Karena itu, serikat pekerja menegaskan, usulan kenaikan 8,5-10,5 persen bukan tuntutan asal-asalan. Berdasarkan survei internal serikat pekerja di 10 kawasan industri besar, kebutuhan hidup layak (KHL) buruh tahun 2025 telah menembus Rp5,8-7 juta per bulan untuk wilayah Jabodetabek, sementara upah minimum masih di kisaran Rp4,9 juta.
Artinya, ada defisit sekitar Rp900.000 hingga 1.900.000 per bulan yang harus ditambal dengan lembur atau pekerjaan tambahan. Situasi yang secara sosial tidak sehat dan ekonomi tidak berkelanjutan.
Data Kementerian Perindustrian menunjukkan, sektor otomotif, makanan-minuman, dan kimia mencatat laba bersih rata-rata naik 9,2 persen sepanjang 2024–2025.
“Artinya ruang untuk berbagi keuntungan dengan pekerja ada. Jangan semua efisiensi dibebankan pada buruh”
Jika pengusaha ingin menumbuhkan loyalitas dan produktivitas, maka penghargaan terhadap kesejahteraan pekerja harus menjadi prioritas, bukan beban.
Kini bola salju ada di tangan pemerintah.
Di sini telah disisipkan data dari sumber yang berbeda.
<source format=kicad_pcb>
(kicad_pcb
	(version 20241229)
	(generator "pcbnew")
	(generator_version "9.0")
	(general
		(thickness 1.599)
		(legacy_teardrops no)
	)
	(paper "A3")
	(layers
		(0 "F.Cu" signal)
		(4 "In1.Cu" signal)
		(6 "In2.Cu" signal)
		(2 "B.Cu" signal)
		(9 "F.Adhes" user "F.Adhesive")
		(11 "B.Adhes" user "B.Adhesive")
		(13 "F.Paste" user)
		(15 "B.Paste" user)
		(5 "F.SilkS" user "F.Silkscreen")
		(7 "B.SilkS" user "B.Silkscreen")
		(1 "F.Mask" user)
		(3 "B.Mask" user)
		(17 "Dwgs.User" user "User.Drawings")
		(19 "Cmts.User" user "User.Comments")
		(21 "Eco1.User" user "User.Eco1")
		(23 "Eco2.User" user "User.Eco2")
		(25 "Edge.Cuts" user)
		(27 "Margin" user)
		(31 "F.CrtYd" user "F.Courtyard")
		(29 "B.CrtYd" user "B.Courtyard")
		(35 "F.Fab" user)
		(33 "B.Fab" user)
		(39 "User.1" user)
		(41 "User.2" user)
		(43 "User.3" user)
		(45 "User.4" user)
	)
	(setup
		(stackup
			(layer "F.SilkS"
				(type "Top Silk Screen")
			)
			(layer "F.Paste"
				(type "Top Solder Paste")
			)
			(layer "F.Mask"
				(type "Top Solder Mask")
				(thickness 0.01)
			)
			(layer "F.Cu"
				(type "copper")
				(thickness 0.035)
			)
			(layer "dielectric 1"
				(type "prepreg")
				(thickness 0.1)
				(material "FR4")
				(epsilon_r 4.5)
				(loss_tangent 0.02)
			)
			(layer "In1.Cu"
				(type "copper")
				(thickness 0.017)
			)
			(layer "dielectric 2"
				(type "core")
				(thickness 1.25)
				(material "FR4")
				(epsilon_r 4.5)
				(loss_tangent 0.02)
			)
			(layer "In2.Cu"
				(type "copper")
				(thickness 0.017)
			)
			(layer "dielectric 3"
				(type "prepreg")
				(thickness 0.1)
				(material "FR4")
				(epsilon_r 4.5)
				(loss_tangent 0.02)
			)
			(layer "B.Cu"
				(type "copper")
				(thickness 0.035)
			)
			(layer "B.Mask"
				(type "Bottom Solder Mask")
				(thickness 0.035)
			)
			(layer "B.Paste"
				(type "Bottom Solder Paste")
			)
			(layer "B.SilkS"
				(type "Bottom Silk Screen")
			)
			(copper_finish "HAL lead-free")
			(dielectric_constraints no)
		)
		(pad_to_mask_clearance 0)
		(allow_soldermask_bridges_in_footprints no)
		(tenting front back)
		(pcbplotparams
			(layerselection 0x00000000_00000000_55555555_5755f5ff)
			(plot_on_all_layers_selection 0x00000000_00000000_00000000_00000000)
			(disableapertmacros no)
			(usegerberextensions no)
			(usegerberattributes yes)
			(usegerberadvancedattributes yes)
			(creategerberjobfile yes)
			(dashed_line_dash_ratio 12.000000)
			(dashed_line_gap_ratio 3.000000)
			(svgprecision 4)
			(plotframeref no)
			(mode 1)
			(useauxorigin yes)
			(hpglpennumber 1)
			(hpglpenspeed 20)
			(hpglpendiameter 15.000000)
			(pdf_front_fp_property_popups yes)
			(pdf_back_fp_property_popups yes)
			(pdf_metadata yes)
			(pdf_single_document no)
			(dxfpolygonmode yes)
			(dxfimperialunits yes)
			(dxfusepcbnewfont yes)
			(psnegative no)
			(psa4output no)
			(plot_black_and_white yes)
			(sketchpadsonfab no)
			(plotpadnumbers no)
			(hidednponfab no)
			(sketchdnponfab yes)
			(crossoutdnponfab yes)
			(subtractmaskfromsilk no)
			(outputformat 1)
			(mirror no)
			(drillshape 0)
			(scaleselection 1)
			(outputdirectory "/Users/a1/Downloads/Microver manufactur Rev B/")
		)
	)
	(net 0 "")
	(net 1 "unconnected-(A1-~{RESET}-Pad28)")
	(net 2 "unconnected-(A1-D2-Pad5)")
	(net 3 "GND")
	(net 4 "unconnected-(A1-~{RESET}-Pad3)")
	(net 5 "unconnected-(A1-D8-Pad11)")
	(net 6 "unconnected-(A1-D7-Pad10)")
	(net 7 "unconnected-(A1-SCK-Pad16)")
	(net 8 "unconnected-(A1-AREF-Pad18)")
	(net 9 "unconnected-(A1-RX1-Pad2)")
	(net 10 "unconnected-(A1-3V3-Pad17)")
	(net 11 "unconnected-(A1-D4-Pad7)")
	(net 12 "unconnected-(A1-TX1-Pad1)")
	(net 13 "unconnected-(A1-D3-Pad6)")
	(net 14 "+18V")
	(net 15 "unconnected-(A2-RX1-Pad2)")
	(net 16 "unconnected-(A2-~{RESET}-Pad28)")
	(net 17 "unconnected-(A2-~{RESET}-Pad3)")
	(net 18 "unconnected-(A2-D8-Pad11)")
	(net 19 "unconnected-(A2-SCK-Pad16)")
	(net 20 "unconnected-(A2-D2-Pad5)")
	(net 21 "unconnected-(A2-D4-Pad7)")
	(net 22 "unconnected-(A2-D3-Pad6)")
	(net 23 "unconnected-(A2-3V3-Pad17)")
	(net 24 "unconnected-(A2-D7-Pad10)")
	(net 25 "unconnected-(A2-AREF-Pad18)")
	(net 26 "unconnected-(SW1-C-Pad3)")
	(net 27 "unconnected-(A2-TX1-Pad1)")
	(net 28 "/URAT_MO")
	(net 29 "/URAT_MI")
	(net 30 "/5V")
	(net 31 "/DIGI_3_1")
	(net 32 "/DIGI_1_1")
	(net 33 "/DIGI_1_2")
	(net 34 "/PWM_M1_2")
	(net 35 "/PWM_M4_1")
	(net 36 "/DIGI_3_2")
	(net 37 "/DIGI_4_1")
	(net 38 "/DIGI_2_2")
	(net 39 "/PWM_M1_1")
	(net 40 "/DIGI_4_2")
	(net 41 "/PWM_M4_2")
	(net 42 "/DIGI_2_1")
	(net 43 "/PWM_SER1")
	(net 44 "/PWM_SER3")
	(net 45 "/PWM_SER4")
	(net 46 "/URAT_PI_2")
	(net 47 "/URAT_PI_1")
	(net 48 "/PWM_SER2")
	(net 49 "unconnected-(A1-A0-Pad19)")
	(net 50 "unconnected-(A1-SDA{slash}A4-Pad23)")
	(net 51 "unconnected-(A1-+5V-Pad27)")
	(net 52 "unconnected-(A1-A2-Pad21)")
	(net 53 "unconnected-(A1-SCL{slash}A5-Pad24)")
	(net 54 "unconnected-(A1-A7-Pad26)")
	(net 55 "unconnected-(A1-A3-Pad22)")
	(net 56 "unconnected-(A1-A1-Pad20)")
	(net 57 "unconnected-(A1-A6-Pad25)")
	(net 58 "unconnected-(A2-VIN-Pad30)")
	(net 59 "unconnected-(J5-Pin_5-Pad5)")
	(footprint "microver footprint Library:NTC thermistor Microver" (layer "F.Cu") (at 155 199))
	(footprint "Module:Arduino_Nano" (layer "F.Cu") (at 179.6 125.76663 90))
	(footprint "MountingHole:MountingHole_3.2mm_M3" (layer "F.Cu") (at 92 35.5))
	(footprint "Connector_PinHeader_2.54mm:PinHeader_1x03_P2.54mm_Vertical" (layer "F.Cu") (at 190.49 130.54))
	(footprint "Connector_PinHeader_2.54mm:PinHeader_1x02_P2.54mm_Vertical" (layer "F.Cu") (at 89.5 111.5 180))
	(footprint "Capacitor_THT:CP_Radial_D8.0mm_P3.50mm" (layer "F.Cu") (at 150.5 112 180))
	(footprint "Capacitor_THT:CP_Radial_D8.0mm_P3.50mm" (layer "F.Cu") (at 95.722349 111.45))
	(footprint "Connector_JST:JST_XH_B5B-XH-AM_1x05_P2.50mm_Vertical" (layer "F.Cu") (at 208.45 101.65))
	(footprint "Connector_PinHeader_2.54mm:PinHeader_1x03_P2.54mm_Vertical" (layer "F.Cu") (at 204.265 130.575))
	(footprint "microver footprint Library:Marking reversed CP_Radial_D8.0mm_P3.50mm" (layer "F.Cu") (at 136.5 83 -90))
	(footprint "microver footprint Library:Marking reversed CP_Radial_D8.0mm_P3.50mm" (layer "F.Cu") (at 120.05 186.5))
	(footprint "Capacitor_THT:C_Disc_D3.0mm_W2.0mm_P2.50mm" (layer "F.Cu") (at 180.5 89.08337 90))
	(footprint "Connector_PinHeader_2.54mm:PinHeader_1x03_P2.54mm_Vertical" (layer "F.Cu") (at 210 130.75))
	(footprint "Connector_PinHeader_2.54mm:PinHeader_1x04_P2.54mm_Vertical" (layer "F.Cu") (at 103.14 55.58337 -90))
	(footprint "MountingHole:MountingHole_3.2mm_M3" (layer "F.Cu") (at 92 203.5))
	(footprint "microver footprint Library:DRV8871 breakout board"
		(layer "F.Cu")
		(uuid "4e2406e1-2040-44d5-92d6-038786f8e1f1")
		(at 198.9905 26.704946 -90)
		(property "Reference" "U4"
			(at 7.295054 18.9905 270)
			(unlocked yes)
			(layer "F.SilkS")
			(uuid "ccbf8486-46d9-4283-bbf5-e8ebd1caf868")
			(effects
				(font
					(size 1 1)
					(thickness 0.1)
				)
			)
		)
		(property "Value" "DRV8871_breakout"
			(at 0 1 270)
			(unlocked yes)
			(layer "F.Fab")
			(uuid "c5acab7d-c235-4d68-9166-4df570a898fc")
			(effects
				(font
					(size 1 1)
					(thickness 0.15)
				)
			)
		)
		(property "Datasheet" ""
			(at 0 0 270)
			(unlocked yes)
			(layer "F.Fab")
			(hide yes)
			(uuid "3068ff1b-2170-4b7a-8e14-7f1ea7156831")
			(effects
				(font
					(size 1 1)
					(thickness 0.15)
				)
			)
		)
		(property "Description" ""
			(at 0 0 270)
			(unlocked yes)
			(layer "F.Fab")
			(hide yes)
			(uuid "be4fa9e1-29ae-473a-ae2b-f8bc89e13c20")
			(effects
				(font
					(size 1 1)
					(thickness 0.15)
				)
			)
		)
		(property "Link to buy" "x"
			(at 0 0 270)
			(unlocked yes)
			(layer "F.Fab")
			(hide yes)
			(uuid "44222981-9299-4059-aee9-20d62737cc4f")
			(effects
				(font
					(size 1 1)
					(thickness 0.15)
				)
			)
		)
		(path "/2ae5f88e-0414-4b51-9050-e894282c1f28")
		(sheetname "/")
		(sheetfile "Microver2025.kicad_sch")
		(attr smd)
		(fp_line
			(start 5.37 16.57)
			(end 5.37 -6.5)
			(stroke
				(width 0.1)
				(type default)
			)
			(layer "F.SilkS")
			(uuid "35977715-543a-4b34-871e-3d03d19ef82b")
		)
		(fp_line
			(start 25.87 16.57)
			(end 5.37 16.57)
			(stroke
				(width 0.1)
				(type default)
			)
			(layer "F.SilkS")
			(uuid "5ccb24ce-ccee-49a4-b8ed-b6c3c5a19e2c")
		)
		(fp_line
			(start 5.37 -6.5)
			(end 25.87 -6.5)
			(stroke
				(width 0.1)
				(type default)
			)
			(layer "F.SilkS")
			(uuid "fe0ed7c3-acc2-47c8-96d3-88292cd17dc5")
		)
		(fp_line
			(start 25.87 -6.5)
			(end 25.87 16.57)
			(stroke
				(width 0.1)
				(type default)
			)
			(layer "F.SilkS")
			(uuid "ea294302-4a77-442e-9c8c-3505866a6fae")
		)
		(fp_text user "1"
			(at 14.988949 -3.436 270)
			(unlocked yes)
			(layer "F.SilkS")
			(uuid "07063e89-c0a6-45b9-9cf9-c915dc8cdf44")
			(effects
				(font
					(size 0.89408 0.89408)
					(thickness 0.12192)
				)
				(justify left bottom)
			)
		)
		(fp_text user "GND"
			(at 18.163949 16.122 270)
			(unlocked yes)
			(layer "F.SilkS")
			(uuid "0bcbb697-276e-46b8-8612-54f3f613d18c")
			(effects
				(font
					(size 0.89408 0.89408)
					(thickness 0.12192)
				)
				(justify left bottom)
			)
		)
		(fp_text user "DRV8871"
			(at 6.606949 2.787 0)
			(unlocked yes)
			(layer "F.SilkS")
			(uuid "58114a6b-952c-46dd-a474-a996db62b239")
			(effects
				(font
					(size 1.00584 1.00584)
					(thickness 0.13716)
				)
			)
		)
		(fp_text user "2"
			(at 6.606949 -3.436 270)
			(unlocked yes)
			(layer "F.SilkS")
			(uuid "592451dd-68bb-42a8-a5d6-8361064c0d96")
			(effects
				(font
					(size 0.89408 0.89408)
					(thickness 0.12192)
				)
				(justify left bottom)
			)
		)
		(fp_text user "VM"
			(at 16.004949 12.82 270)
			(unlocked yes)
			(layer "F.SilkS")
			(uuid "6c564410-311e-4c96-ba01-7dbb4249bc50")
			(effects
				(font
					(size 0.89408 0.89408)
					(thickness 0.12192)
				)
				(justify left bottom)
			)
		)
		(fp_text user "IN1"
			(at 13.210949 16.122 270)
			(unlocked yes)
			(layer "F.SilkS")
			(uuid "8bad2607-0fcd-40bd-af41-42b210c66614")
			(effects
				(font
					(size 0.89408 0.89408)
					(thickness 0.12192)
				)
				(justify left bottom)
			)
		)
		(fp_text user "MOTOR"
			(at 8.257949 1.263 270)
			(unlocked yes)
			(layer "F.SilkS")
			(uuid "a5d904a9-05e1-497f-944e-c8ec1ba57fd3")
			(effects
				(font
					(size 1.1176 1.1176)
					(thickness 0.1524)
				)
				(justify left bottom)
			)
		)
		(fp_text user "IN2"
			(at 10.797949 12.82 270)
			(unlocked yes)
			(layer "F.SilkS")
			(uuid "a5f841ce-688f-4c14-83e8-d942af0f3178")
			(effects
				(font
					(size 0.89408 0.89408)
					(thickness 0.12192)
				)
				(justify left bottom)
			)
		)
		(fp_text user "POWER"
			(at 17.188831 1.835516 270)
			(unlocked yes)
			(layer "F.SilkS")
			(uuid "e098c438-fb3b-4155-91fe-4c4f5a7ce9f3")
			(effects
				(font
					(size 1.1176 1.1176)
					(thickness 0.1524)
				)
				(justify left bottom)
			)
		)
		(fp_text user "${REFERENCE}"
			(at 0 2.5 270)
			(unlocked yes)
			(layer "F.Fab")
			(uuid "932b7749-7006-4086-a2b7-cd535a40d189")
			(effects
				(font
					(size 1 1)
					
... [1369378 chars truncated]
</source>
Apakah Kementerian Ketenagakerjaan akan segera menerbitkan formula kenaikan upah minimum 2026 sesuai dengan putusan MK nomor 168, atau rumus matematis yang tidak bisa menakar kesulitan hidup manusia?
Kenaikan upah tahun 2026 dianggap sebagai momentum penting untuk mengoreksi arah kebijakan perburuhan pasca-Omnibus Law. Selama dua tahun terakhir sebelum 2025, kebijakan pengupahan dianggap tidak ada kenaikan dan lebih condong ke kepentingan investasi daripada kesejahteraan tenaga kerja.
Oleh karena itu, bila pemerintah serius menjaga stabilitas sosial, maka kenaikan upah di kisaran 8,5-10,5 persen adalah pilihan rasional, bukan ancaman.
Singkat cerita, kenaikan upah bukan hanya soal angka di slip gaji, tapi penegasan arah keadilan sosial. Dalam konteks ekonomi nasional yang mulai pulih, memberi ruang hidup lebih layak bagi pekerja justru akan memperkuat pondasi daya beli, konsumsi domestik, dan stabilitas politik.
“Ketika buruh sejahtera, roda ekonomi berputar lebih cepat. Ketika upah naik wajar, daya beli menguat, dan semua pihak termasuk pengusaha akan merasakan manfaatnya”
Dengan begitu, tuntutan kenaikan 8,5-10,5 persen bukan ancaman terhadap dunia usaha, melainkan investasi sosial untuk masa depan ekonomi yang lebih adil, produktif, dan manusiawi.